-------- GIVEN ENTRIES

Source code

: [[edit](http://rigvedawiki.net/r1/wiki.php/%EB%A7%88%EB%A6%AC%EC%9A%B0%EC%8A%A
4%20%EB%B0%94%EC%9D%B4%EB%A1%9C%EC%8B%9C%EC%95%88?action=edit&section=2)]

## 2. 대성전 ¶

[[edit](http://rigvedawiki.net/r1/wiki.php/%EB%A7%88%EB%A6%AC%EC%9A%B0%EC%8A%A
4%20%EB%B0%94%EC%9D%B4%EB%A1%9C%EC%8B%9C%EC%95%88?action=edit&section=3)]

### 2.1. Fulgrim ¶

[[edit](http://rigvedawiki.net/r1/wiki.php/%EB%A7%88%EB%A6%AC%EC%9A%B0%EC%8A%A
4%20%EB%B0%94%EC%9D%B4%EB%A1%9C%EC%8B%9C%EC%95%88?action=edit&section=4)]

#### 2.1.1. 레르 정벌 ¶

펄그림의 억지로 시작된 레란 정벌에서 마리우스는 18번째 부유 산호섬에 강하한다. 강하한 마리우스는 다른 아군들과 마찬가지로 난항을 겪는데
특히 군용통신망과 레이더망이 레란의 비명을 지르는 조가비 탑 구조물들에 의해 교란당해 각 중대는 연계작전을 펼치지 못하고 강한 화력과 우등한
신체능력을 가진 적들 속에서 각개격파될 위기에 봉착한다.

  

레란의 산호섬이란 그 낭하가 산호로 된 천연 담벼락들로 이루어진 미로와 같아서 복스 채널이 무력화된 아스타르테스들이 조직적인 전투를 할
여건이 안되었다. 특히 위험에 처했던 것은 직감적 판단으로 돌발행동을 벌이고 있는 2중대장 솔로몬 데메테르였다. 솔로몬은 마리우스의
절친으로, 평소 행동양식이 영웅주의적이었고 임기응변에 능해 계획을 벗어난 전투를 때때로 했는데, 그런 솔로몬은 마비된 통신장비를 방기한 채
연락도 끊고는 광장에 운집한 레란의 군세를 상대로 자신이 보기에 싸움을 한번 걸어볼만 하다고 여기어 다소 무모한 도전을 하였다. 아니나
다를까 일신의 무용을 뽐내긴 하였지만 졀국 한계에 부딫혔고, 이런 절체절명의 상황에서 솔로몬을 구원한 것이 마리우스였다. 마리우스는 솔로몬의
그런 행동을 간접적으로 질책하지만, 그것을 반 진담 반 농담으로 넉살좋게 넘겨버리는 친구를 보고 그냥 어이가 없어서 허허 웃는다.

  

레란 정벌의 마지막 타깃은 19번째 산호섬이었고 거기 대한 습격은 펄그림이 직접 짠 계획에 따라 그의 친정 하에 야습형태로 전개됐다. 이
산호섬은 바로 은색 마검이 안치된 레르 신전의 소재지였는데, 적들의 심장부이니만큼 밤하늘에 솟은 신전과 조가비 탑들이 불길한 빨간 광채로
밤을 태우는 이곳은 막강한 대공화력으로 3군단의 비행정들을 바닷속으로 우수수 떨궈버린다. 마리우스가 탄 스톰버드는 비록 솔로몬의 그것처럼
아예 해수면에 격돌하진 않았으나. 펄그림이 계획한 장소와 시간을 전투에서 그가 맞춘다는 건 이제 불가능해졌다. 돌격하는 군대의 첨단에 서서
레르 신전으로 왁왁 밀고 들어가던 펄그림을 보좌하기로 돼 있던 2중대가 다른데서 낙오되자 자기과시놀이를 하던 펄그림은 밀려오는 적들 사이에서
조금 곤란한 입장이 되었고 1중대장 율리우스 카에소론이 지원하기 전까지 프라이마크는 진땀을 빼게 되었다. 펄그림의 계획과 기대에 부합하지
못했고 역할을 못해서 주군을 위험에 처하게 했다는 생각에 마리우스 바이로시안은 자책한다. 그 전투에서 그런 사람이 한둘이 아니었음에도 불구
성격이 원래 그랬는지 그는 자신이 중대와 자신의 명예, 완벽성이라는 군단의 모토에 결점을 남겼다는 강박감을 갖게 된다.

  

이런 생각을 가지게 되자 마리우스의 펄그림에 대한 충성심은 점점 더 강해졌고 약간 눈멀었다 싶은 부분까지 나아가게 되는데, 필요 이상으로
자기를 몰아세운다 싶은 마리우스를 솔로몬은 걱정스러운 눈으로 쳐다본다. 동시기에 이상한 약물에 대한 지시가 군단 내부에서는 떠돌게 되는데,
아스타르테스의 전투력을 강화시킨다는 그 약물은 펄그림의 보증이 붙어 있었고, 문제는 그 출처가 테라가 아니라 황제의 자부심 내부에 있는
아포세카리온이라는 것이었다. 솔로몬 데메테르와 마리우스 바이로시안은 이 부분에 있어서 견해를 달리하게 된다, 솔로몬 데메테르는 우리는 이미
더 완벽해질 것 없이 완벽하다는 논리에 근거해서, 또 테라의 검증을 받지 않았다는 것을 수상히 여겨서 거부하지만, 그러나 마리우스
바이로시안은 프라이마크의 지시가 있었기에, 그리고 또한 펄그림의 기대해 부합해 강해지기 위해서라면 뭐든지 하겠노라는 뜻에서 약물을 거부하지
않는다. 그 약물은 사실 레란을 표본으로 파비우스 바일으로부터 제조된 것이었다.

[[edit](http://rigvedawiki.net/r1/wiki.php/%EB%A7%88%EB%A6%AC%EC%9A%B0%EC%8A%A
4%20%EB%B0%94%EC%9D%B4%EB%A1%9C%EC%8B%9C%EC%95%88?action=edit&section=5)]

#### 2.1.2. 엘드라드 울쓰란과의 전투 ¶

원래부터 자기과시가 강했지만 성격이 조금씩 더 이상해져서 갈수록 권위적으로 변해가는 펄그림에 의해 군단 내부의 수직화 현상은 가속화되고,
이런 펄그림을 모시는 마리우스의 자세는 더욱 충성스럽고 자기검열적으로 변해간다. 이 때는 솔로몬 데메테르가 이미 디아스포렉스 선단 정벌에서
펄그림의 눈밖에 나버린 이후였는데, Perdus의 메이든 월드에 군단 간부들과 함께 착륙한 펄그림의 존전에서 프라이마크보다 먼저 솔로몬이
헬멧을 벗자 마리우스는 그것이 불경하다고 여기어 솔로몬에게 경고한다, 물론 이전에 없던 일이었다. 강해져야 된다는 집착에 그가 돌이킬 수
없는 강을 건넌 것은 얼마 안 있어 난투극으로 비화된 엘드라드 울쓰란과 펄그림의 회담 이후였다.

----------------

Once you reach the line that contains "바이로시안은 프라이마크의 지시가", print it and every line after it exactly as written, stopping at the last line of the records and adding nothing.

RESPONSE:
바이로시안은 프라이마크의 지시가 있었기에, 그리고 또한 펄그림의 기대해 부합해 강해지기 위해서라면 뭐든지 하겠노라는 뜻에서 약물을 거부하지
않는다. 그 약물은 사실 레란을 표본으로 파비우스 바일으로부터 제조된 것이었다.

[[edit](http://rigvedawiki.net/r1/wiki.php/%EB%A7%88%EB%A6%AC%EC%9A%B0%EC%8A%A
4%20%EB%B0%94%EC%9D%B4%EB%A1%9C%EC%8B%9C%EC%95%88?action=edit&section=5)]

#### 2.1.2. 엘드라드 울쓰란과의 전투 ¶

원래부터 자기과시가 강했지만 성격이 조금씩 더 이상해져서 갈수록 권위적으로 변해가는 펄그림에 의해 군단 내부의 수직화 현상은 가속화되고,
이런 펄그림을 모시는 마리우스의 자세는 더욱 충성스럽고 자기검열적으로 변해간다. 이 때는 솔로몬 데메테르가 이미 디아스포렉스 선단 정벌에서
펄그림의 눈밖에 나버린 이후였는데, Perdus의 메이든 월드에 군단 간부들과 함께 착륙한 펄그림의 존전에서 프라이마크보다 먼저 솔로몬이
헬멧을 벗자 마리우스는 그것이 불경하다고 여기어 솔로몬에게 경고한다, 물론 이전에 없던 일이었다. 강해져야 된다는 집착에 그가 돌이킬 수
없는 강을 건넌 것은 얼마 안 있어 난투극으로 비화된 엘드라드 울쓰란과 펄그림의 회담 이후였다.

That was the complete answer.